Jeff Warren's Vision for City Council, District 9
I am deeply grateful to Future 901 for encouraging my candidacy and then supporting me when I chose to run. I started the race hoping to bring a physician’s perspective to our council; i.e., listening, thinking and then making a diagnosis and plan. I promised to be flexible and willing to change course as new facts and conditions arose. That was the gist of my candidacy.
Early in the race I heard a compelling interview with a professor from Harvard who had studied how communities can lower violent crime rates, especially murder rates. I ordered his book, Bleeding Out, that night. He compared cities to trauma victims. As physician, with lots of experience in the ER, this metaphor spoke to me.
The author, Thomas Abt, encourages us to look at urban murder in a new way: He compares local leaders to ER doctor, and the distressed neighborhoods to a car crash victim who has many critical injuries: a broken leg, a perforated bowel, and brain damage. The patient is also bleeding from an artery. In order to save the patient’s life, so that we can do the important therapies of repairing the leg, the bowel and the head, we must FIRST stop the bleeding artery. Only then can we go on to heal the more complicated injuries that will result in long-term recovery for the patient.

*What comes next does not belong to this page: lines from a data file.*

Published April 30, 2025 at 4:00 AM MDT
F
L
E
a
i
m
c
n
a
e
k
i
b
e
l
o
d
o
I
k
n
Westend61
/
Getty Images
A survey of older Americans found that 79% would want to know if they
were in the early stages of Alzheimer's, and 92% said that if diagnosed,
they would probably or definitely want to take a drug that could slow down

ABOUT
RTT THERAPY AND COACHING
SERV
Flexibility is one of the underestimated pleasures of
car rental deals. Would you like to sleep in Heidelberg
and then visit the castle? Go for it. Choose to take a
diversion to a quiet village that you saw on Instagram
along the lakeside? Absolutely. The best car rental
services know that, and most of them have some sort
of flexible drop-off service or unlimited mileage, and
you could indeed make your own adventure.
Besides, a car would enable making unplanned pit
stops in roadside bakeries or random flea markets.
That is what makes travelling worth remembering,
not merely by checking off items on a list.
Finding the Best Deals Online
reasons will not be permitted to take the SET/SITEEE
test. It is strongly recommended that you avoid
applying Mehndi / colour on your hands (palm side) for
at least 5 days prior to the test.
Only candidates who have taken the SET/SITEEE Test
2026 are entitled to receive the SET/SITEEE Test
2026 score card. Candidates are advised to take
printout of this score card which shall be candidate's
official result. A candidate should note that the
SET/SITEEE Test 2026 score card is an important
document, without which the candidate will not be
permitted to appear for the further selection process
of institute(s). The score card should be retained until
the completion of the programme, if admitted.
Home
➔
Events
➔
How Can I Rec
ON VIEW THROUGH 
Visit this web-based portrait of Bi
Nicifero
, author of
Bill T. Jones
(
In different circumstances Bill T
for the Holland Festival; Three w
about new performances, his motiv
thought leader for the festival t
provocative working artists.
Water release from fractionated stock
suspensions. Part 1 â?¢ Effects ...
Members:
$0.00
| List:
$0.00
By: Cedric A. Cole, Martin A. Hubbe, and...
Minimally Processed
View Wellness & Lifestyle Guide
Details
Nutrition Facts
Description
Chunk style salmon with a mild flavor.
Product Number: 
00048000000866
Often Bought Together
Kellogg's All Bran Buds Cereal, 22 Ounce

“…the cost of a single murder to a community ranges from $10 to $19 million”
Murder by small groups of our young men is the bleeding artery for our city and its poor, urban neighborhoods. In order to build long-term health in these communities by providing improved educational opportunities, safe local parks and community centers, access to transportation and fresh food choices, we FIRST have to stop the bleeding… and that means lowering the murder rate.
Thomas Abt estimates that the cost of a single murder to a community ranges from $10 to $19 million. These are monies spent on police investigations, trials and prisons, and the lost future productivity of both the victim and the murderer. There is also suppression of local property values and the inhibition of investment in business opportunities in these neighborhoods. Reducing murders frees up enormous amounts of societal moneys for healthier uses.
I have ordered 100 copies of Bleeding Out, and I hope to spread this message to stake holders in our communities, our police force, and local and state governments. I want Memphis to become a model of success in murder rate reduction. Then we can also model the growth that a lower murder rate can bring to our historically left-out communities.
Murder is the anchor that is holding large parts of our city in poverty. Kids can’t study when they are worried about bullets flying through their walls. No one wants to start a business in an area where they fear for their safety. Property values and a tax base do not grow in high murder-rate neighborhoods.
We will need a violent crime task force made up of a team of local community leaders, a committed mayor, a designated social worker swat team, and a community and data driven police force. This kind of task force has helped other communities accomplish a steady reduction in deaths.
As members of Future 901, I hope I can count on your support with this public health initiative. I would love to give you a copy of Bleeding Out and have a group discussion about how we can make these ideas a reality for Memphis.